Using the “distilled” principles enunciated in Luna v. Commissioner, 42 T.C. 1067 (1964), the so-called “Luna factors”, Tax Court examined:

“The agreement of the parties and their conduct in executing its terms; the contributions, if any, which each party has made to the venture; the parties’ control over income and capital and the right of each to make withdrawals; whether each party was a principal and coproprietor, sharing a mutual proprietary interest in the net profits and having an obligation to share losses, or whether one party was the agent or employee of the other, receiving for his services contingent compensation in the form of a percentage of income; whether business was conducted in the joint names of the parties; whether the parties filed Federal partnership returns or otherwise represented to respondent or to persons with whom they dealt that they were joint venturers; whether separate books of account were maintained for the venture; and whether the parties exercised mutual control over and assumed mutual responsibilities for the enterprise.” WB Acquisitions, Inc., at p. 24.

Of course, Barone and Watkins were found to have violated the greater part of the Luna factors, and run all the various entities as extensions of themselves. Despite the carefully constructed documents and the elaborate rationalizations of the legal team, the “joint venture” was found to be a smoke screen, and a rather transparent one.

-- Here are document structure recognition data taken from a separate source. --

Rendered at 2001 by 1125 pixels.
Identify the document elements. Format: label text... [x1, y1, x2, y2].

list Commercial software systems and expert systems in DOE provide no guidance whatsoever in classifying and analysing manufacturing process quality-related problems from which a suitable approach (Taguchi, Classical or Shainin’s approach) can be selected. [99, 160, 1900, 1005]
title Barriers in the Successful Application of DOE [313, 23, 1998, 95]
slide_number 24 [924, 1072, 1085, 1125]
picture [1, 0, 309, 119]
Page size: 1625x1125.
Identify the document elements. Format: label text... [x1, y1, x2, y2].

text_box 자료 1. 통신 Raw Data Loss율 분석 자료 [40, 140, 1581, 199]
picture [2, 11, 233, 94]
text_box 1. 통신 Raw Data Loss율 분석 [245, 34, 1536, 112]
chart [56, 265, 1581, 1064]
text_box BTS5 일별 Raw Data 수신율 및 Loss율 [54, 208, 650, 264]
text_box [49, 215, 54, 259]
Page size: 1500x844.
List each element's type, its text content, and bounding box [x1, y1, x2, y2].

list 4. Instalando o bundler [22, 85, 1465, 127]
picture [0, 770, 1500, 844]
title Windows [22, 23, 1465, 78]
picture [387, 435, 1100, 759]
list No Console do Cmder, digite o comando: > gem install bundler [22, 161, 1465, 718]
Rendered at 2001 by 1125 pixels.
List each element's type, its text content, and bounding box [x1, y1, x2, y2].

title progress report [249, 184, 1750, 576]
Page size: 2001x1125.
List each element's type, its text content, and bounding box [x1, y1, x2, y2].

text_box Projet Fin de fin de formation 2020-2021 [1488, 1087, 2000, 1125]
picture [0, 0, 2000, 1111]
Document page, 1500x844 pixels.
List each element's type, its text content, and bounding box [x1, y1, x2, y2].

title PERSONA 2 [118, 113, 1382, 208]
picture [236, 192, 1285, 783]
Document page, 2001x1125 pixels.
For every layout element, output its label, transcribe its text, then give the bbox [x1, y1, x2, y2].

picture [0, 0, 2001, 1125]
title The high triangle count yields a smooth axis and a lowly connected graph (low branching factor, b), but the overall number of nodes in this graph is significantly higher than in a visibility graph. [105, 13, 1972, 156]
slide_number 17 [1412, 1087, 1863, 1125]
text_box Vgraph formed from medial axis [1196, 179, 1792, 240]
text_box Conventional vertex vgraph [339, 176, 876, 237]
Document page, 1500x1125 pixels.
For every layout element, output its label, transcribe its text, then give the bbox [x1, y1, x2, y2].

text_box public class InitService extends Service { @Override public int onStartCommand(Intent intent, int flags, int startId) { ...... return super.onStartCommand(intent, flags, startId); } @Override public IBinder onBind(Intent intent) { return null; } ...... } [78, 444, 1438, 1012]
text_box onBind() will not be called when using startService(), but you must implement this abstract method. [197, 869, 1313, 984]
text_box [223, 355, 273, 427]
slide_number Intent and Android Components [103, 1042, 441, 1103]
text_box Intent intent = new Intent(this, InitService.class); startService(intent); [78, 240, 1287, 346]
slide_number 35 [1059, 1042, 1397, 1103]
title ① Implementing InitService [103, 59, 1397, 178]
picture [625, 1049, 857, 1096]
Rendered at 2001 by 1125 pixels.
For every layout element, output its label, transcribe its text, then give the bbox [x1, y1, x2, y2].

Chiefest among Tax Court’s objections were shifting of profits after the fact and without any basis in the joint venture agreement, the joint venture’s failure to file its own income tax returns, and the lack of any substantial role played by the upstream entity.

In short, “build it–they will come” means not only build it, but play it like it was built.  And the takeaway for tax advisers– it isn’t enough to create a beautiful structure, you have to warn the users of the structure to play by the rules.